Content starts

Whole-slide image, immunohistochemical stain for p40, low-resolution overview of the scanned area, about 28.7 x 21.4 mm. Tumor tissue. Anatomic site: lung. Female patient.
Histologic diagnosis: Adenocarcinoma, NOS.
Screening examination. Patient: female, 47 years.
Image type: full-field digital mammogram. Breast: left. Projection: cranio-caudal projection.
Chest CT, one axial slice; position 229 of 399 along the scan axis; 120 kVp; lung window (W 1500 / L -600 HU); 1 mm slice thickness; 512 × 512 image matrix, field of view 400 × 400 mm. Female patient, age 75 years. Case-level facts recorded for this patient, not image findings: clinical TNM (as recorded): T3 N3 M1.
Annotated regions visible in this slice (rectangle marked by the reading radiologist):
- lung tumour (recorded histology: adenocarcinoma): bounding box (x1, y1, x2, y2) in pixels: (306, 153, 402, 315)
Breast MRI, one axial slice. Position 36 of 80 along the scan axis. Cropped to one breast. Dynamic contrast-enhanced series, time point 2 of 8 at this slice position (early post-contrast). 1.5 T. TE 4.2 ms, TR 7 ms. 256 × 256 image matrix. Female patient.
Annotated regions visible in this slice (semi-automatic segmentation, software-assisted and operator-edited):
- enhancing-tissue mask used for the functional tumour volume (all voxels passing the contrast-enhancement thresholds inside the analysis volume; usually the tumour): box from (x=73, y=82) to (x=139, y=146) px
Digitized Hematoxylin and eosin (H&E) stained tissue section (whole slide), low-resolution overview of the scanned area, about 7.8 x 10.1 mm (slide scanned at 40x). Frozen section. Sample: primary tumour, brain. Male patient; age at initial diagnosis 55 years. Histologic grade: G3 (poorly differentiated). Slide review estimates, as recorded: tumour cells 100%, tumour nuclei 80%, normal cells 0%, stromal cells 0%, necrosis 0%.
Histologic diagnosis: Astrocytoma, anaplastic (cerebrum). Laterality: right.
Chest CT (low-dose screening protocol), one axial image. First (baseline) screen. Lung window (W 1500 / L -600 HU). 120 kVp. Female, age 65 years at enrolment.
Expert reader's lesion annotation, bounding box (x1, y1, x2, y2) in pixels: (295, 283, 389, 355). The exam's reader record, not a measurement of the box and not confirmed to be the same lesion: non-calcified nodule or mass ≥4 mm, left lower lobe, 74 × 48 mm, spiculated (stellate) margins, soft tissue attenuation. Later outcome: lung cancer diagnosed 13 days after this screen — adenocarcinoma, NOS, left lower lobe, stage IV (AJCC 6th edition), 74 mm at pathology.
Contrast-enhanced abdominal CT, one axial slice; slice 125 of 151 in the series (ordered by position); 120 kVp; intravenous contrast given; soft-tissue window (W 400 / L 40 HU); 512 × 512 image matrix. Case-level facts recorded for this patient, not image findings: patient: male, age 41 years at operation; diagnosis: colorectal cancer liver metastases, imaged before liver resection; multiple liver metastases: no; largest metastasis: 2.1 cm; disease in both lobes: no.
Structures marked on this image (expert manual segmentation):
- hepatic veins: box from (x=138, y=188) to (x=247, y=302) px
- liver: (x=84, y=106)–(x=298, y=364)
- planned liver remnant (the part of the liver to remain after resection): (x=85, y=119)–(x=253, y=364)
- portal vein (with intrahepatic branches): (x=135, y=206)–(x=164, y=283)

Content ends

Assignment: Check each line of the entries above, and show every one holding the word "Histologic".

Exercise output:
Histologic diagnosis: Adenocarcinoma, NOS.
Digitized Hematoxylin and eosin (H&E) stained tissue section (whole slide), low-resolution overview of the scanned area, about 7.8 x 10.1 mm (slide scanned at 40x). Frozen section. Sample: primary tumour, brain. Male patient; age at initial diagnosis 55 years. Histologic grade: G3 (poorly differentiated). Slide review estimates, as recorded: tumour cells 100%, tumour nuclei 80%, normal cells 0%, stromal cells 0%, necrosis 0%.
Histologic diagnosis: Astrocytoma, anaplastic (cerebrum). Laterality: right.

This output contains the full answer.